** WHAT NEEDS TO BE DONE **
An exact copy of every record is needed, with all pictures omitted.

####

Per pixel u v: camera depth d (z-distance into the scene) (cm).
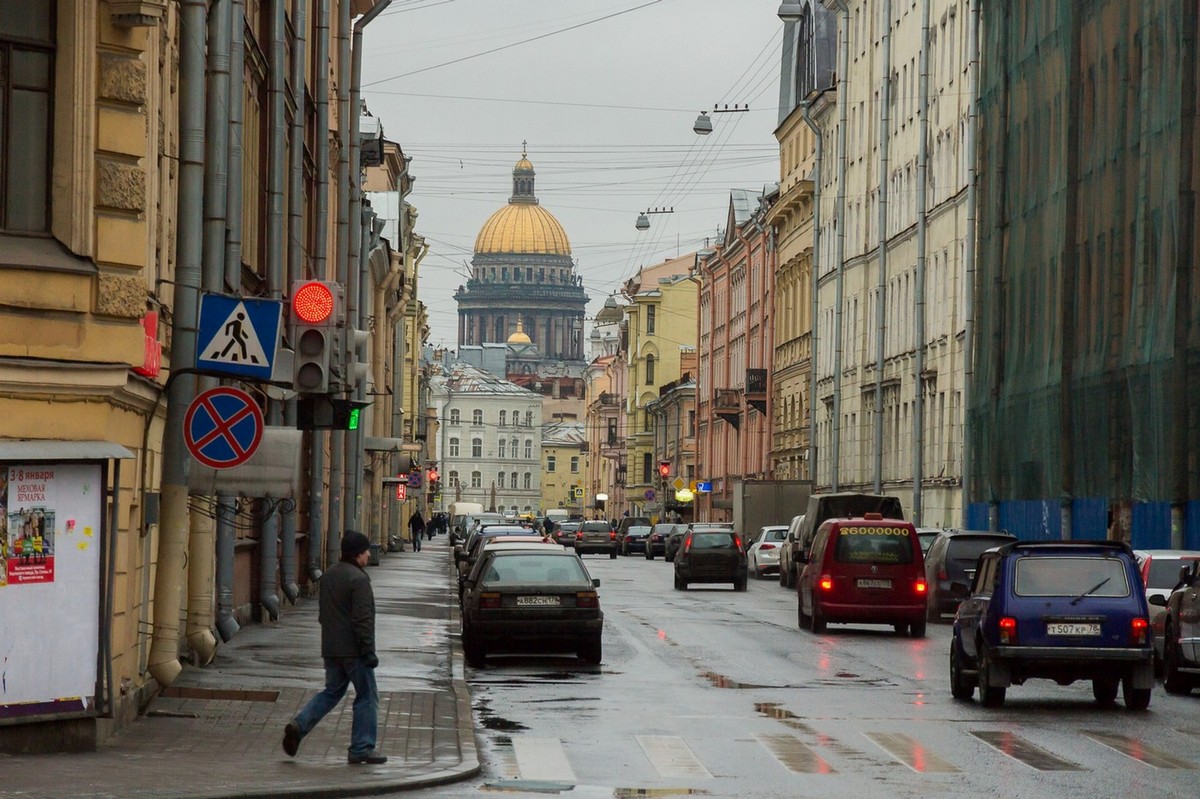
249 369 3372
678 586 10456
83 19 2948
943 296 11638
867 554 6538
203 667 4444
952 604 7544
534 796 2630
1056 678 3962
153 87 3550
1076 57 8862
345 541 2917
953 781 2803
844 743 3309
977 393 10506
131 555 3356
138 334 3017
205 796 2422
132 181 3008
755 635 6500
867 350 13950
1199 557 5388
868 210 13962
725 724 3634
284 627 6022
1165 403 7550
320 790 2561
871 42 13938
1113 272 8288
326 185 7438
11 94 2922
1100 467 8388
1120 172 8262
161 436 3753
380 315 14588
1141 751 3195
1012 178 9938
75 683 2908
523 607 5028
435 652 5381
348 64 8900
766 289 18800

####

** ANSWER SECTION **
Per pixel u v: camera depth d (z-distance into the scene) (cm).
249 369 3372
678 586 10456
83 19 2948
943 296 11638
867 554 6538
203 667 4444
952 604 7544
534 796 2630
1056 678 3962
153 87 3550
1076 57 8862
345 541 2917
953 781 2803
844 743 3309
977 393 10506
131 555 3356
138 334 3017
205 796 2422
132 181 3008
755 635 6500
867 350 13950
1199 557 5388
868 210 13962
725 724 3634
284 627 6022
1165 403 7550
320 790 2561
871 42 13938
1113 272 8288
326 185 7438
11 94 2922
1100 467 8388
1120 172 8262
161 436 3753
380 315 14588
1141 751 3195
1012 178 9938
75 683 2908
523 607 5028
435 652 5381
348 64 8900
766 289 18800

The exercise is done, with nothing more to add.